Until now, the earliest surviving globe was believed to be the Hunt-Lenox globe, made from copper and dating to 1504-1506. The two globes share nearly identical labels and detailed contours, and Missinne argues this is no coincidence.

“There are differences between the two globes; however, when carefully considered these differences do not weigh against the suggestion that the Lenox Globe is a cast of the ostrich-egg globe,” Missinne said in the journal article.

Although mapmakers have turned to various creative materials throughouth history, such as sticks or sealskin, vellum (calfskin parchment), or blocks of wood, globes created from ostrich eggshells are not common, and for this reason—regardless of its age—the artifact is rare.

Dating the Globe

To judge the age of the eggshell, Missinne consulted a radiologist, who helped him photograph and compare the density of the old shells—the globe is made of two connected shell halves—with the density of newer ostrich eggshells.

Based on that comparison, the radiologist determined that the older, much smaller shell had lost 50 percent of its calcium bone density—a sure sign of aging. Because of the similarities between the two globes, Missinne hypothesizes that the newly discovered artifact came before the Lenox globe.

However, some cartographers are skeptical of the map’s age because of its ambiguous history.

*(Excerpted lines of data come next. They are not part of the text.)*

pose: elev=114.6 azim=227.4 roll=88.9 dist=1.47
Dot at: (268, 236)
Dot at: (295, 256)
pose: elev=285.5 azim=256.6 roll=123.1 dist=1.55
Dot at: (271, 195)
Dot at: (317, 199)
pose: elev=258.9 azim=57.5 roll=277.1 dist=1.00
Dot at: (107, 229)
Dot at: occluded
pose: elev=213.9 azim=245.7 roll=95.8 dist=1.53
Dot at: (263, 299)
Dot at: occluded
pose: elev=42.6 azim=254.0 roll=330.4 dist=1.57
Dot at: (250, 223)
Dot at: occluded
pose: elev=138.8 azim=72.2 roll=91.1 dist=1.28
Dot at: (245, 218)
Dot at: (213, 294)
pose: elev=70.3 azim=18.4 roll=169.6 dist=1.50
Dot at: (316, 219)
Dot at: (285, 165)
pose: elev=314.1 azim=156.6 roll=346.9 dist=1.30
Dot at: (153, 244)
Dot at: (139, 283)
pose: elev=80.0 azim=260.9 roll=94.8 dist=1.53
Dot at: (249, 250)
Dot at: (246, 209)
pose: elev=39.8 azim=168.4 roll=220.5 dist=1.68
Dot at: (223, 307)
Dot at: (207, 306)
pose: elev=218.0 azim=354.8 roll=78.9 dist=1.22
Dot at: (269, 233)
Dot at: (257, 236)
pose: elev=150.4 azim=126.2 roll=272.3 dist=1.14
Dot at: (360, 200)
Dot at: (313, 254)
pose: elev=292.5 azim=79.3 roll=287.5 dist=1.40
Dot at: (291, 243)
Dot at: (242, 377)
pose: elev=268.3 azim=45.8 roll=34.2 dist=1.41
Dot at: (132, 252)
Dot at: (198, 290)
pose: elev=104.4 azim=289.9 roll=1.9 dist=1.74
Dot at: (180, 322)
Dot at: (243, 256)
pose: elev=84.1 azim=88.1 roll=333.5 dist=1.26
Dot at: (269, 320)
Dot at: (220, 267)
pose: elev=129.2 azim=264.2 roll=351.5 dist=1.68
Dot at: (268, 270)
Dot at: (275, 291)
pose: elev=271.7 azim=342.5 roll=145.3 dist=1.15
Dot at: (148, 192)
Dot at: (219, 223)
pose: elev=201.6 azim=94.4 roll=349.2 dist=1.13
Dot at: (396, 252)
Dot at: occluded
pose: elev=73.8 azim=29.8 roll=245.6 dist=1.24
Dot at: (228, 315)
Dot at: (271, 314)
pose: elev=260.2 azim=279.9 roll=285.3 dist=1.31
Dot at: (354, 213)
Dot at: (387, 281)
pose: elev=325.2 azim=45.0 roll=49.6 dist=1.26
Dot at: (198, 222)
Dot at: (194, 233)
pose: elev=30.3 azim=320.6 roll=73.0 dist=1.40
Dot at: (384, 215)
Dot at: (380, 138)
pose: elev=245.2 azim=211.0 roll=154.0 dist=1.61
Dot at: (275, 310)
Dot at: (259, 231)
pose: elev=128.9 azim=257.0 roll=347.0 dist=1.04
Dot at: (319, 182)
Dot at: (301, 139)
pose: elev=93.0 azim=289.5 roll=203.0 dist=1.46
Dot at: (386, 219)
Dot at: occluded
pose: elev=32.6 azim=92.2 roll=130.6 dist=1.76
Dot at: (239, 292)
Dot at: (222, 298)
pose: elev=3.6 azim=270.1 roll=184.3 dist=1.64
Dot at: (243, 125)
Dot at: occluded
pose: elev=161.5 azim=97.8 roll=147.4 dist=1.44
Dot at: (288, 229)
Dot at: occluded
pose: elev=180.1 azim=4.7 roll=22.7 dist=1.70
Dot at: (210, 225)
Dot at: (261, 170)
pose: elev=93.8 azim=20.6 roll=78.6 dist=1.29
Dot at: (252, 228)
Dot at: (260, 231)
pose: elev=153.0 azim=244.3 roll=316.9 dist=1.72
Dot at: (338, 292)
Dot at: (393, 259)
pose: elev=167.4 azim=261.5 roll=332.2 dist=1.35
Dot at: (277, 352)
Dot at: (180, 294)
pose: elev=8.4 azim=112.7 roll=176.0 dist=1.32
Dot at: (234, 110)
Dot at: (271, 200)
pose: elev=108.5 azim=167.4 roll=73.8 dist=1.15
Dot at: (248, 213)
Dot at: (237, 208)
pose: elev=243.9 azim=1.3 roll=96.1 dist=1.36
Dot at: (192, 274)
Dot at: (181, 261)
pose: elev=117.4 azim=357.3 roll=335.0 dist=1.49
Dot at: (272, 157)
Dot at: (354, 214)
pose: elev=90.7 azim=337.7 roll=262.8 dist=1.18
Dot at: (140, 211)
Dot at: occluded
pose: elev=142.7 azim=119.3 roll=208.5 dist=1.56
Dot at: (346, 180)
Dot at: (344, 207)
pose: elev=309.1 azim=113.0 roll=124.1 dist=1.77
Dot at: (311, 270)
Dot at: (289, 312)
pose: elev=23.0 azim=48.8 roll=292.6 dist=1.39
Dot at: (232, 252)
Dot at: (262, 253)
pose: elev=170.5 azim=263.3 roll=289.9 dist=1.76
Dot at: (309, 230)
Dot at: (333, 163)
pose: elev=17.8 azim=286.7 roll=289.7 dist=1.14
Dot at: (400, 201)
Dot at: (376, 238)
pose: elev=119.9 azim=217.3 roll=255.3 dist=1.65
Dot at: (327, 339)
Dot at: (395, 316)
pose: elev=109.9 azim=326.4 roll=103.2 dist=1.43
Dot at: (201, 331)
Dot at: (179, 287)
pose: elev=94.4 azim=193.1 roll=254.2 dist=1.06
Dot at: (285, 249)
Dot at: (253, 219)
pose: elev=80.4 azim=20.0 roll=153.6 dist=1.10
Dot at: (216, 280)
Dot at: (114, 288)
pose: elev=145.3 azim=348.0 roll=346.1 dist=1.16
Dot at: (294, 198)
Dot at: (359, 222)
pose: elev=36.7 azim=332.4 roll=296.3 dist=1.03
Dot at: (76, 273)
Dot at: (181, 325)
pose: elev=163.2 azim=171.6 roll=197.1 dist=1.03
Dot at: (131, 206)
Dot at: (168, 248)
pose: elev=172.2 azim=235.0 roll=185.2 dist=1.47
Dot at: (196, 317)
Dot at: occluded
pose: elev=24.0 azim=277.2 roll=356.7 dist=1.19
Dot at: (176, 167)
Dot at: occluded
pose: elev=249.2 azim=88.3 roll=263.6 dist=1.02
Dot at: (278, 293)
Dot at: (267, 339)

The eggshell may date as far back as the 16th century, but that does not mean the map etched onto it is equally as old.

“It very well may be an early globe, which is interesting in itself, but provenance issues come to mind,” according to John Hessler, curator of the Geography and Map Division at the Library of Congress in Washington, D.C.

“The first thing I would have wanted to know is where it came from—where it was purchased, who had it before, what collections it was in,” Hessler said.

“The race for the first is something I tend to shy away from,” he added, “but the bigger picture of the globe is more interesting to me than the single piece.”